## The problem
As the answer, give every line of the records that includes the word "logic".

Segment Start: Exercise inputs

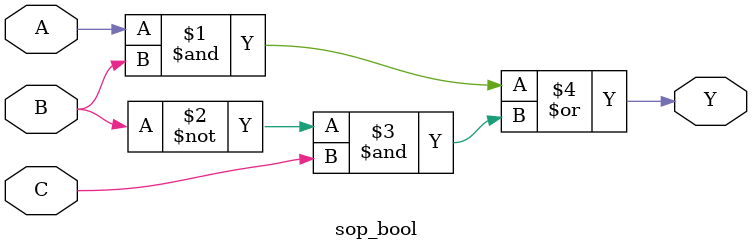
<source format=sv>
module sop_bool(input logic A, B, C,
                output logic Y);

    // implementation with boolean equation for the circuit
    
    assign Y = (A & B) | (~B & C);

endmodule
</source>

Segment End: Exercise inputs

## Response box
module sop_bool(input logic A, B, C,
                output logic Y);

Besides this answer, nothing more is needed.